What was the purpose of reducing the load factors?  Why, to compete with 
steel, of course.  Why are the steel load factors the way they are?  Why, to 
compete with concrete, of course.

[PC] You quite rightly pointed out that you can go back through the LRFD 
[PC] calcs and determine what the corresponding ASD factor of safety would 
[PC] have to be to get the same results.

No, I didn't go thru the LRFD calcs and determine what the corresponding ASD 
factors of safety were.  I went thru the LRFD calcs and showed what the 
actual factors of safety were in doing LRFD design.

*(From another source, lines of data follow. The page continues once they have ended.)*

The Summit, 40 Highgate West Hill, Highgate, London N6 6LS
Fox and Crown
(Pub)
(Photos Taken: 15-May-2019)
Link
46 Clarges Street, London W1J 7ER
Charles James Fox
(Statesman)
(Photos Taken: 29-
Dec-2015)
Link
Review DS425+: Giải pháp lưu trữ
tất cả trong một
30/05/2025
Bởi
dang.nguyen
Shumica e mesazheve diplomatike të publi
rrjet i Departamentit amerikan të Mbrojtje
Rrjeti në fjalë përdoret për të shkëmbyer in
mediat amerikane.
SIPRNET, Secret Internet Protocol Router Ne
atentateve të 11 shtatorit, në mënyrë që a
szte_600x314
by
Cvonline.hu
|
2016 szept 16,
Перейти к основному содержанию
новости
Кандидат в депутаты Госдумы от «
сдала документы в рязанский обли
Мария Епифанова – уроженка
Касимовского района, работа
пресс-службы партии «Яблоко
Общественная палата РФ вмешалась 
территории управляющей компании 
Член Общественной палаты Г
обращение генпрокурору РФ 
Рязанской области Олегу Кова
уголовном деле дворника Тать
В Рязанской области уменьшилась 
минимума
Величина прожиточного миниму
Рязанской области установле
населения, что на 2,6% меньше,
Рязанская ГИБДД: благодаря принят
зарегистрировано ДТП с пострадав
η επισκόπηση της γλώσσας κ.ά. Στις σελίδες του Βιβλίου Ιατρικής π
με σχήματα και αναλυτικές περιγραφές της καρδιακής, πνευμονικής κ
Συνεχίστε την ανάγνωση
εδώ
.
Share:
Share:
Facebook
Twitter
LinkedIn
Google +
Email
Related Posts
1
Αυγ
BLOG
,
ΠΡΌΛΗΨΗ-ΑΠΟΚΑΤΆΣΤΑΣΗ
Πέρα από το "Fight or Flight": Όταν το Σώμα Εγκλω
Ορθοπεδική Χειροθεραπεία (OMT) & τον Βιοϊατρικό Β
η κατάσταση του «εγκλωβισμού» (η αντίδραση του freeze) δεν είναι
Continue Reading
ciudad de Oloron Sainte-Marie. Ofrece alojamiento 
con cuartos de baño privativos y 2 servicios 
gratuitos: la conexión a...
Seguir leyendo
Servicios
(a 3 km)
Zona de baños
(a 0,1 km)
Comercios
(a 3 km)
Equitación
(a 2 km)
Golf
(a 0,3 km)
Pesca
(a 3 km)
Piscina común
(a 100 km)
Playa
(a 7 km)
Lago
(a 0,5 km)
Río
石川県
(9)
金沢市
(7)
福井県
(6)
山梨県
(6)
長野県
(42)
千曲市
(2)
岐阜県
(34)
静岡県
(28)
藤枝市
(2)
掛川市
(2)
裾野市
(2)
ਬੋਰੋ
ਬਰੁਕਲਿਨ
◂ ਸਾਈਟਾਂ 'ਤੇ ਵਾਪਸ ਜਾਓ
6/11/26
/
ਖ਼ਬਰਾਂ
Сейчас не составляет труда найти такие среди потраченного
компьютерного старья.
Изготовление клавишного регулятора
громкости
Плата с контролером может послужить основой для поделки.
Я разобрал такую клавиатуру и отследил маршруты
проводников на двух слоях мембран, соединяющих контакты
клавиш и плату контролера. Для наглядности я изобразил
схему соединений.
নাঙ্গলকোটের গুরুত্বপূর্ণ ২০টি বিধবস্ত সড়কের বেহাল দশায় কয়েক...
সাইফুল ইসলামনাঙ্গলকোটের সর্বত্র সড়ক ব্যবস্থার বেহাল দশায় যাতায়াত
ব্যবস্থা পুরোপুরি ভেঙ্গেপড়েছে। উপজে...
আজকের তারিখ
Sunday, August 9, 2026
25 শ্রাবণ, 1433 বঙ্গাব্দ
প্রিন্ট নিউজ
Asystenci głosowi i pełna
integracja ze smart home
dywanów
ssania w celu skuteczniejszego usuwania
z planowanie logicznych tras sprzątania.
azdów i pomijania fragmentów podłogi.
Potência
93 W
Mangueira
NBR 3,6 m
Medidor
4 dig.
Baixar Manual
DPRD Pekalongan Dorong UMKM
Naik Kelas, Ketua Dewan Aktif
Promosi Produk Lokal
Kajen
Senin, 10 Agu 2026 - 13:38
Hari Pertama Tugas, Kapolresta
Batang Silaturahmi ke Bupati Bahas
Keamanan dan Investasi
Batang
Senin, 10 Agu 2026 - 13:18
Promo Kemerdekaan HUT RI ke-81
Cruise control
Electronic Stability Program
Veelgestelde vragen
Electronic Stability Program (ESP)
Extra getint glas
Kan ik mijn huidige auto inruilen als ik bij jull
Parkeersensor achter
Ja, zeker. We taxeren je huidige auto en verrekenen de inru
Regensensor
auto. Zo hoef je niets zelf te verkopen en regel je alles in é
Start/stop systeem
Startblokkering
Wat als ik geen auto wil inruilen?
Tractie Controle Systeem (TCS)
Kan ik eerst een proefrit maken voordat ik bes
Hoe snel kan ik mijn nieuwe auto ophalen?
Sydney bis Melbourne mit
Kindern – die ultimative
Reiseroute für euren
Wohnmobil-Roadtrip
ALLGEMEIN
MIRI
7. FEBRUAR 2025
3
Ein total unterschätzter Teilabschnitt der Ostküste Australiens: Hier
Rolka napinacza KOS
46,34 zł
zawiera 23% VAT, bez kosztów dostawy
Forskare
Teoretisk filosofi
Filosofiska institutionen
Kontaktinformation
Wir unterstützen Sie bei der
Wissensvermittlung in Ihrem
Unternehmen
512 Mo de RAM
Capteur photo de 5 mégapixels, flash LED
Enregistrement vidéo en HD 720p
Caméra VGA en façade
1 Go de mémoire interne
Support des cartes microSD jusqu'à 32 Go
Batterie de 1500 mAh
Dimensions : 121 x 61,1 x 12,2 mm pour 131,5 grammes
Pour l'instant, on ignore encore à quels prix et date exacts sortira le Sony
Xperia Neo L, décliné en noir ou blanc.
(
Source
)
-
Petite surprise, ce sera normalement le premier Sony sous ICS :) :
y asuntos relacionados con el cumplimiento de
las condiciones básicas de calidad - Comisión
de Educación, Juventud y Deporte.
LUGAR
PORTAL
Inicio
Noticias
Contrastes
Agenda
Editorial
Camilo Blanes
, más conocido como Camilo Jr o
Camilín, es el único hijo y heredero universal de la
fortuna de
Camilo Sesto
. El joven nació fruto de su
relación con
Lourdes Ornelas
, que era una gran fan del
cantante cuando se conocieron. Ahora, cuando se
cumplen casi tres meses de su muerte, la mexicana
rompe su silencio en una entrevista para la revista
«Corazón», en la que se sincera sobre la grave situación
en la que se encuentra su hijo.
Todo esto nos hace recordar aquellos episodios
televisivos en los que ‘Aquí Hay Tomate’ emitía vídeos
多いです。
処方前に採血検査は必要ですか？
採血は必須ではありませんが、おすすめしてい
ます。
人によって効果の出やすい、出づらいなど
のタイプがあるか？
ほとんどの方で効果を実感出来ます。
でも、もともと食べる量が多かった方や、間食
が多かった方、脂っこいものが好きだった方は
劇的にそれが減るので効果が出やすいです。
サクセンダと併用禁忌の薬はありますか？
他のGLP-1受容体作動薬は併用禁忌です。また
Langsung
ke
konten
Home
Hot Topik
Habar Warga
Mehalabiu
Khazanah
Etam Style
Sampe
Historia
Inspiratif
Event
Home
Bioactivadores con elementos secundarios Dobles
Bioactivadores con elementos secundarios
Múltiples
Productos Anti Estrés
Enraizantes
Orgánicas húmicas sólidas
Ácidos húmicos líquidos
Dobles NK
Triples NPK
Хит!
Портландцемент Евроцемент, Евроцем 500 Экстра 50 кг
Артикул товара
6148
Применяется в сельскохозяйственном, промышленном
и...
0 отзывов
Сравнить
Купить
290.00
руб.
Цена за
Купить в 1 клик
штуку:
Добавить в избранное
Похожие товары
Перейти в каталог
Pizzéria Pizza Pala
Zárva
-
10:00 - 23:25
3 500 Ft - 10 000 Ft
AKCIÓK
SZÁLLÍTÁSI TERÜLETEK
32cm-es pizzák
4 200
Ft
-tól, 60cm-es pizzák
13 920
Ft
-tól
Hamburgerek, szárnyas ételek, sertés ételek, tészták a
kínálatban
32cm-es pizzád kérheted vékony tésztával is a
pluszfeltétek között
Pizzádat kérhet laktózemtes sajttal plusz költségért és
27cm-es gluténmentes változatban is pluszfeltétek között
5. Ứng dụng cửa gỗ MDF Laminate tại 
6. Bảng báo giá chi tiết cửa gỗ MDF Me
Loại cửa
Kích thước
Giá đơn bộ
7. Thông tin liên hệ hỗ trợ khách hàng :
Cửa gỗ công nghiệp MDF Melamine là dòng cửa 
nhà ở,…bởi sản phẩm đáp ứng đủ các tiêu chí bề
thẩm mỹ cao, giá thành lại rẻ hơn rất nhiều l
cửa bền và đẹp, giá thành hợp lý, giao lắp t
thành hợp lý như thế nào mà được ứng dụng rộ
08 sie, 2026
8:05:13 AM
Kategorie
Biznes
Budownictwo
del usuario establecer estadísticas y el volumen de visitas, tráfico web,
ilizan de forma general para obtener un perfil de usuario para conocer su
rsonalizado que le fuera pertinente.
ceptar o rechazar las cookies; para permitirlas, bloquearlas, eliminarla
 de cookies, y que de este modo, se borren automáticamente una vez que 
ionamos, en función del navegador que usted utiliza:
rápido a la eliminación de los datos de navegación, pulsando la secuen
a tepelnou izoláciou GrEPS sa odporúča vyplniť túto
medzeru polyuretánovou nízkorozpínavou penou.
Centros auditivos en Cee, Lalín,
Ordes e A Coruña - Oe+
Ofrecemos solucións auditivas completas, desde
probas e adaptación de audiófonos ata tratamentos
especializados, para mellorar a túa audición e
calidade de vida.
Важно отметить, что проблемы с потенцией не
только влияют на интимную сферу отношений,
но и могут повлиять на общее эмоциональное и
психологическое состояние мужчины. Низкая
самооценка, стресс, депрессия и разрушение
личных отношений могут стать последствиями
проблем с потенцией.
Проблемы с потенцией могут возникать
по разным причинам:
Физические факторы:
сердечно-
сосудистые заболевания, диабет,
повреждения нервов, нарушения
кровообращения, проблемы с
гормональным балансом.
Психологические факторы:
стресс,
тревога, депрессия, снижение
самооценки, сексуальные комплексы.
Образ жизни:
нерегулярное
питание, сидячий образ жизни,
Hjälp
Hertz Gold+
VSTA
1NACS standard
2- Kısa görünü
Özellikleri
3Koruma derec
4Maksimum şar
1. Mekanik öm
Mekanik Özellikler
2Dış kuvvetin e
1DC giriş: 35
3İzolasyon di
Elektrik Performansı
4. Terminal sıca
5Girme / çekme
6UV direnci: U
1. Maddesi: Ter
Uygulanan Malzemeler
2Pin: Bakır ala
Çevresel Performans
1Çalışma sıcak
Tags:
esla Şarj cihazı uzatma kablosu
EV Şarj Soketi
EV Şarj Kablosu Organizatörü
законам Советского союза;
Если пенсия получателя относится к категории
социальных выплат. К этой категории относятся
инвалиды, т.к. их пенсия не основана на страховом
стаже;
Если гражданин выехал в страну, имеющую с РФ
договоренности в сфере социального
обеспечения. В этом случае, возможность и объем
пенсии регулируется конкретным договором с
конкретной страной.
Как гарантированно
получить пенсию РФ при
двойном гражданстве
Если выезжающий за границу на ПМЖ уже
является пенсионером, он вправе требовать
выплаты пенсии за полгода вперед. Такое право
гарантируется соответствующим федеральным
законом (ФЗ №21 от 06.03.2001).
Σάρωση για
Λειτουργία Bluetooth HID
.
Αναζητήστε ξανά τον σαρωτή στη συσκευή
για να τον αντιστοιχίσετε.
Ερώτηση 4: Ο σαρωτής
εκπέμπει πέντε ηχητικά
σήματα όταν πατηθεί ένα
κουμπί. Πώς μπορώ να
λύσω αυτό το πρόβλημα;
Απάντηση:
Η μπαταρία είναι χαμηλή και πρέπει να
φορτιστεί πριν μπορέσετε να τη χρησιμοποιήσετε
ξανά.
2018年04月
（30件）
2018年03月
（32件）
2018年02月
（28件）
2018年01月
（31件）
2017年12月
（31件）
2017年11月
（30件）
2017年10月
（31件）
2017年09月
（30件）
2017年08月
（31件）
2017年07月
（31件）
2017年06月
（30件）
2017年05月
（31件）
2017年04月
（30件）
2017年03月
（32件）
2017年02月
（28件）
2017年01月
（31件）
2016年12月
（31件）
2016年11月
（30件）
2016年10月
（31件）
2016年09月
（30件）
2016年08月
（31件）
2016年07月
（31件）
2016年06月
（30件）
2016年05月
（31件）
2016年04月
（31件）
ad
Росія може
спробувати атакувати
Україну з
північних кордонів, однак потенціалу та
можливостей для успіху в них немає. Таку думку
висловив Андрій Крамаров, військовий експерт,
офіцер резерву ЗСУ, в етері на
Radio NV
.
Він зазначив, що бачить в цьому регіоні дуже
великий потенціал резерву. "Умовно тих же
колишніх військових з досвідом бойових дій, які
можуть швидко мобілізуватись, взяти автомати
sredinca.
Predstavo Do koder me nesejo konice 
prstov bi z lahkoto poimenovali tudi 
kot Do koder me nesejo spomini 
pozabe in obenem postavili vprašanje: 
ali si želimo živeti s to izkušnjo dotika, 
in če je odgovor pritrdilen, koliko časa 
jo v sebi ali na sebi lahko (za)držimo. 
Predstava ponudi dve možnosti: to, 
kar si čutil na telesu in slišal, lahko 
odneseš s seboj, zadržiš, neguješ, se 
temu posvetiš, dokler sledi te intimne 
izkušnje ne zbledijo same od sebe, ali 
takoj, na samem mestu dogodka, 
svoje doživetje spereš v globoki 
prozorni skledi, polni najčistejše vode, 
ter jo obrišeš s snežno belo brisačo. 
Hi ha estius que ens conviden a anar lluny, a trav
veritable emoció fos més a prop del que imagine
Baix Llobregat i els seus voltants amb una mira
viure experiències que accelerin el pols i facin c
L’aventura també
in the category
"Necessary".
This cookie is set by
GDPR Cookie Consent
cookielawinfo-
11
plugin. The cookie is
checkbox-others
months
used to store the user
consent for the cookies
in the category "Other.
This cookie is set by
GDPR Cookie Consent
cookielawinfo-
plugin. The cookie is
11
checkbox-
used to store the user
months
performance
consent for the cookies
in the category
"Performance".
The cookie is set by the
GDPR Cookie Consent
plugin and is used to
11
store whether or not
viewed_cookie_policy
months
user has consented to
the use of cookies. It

[PC] LRFD calcs ideally lead you to a system with a known (or estimated) 
[PC] probability of exceedance rather than a factor of safety with an unknown
[PC] probability of being exceeded. This creates a certain uniformity of 
[PC] logic in design, since probability of exceedance is a central principal 
[PC] in calculating code wind pressure, seismic forces, rainfall amount, and 
[PC] probably many other things that I've never worked with.

The LRFD provisions have *nothing* to do with "probability of exceedance."  
They probability that they deal with is demand (based on total load 
irregardless of load factors) vs. capacity and that, except for a theoretical 
3 percent overlap, the capacity is greater than the demand.  The loads, 
particularly wind and seismic loads, whether they are used in ASD or LRFD, 
can be determined by "probability of exceedance (or non-exceedance)."

Paul Meyer wrote:

[PM] I find that using different load factors for different types of loads 
[PM] makes a lot of sense.  Why would I assign the same so-called "safety 
[PM] factor" to loads as diverse as snow drift loads (which are basically 
[PM] wild guesses carried to two significant digits...) and storage tank 
[PM] loads where I know the mass of the contents exactly?

Why not use the same factor of safety (load factor) as the material 
recognizes only the total load applied to it doesn't care whether it is 
composed of dead, live, wind, or seismic loads or a combination of them.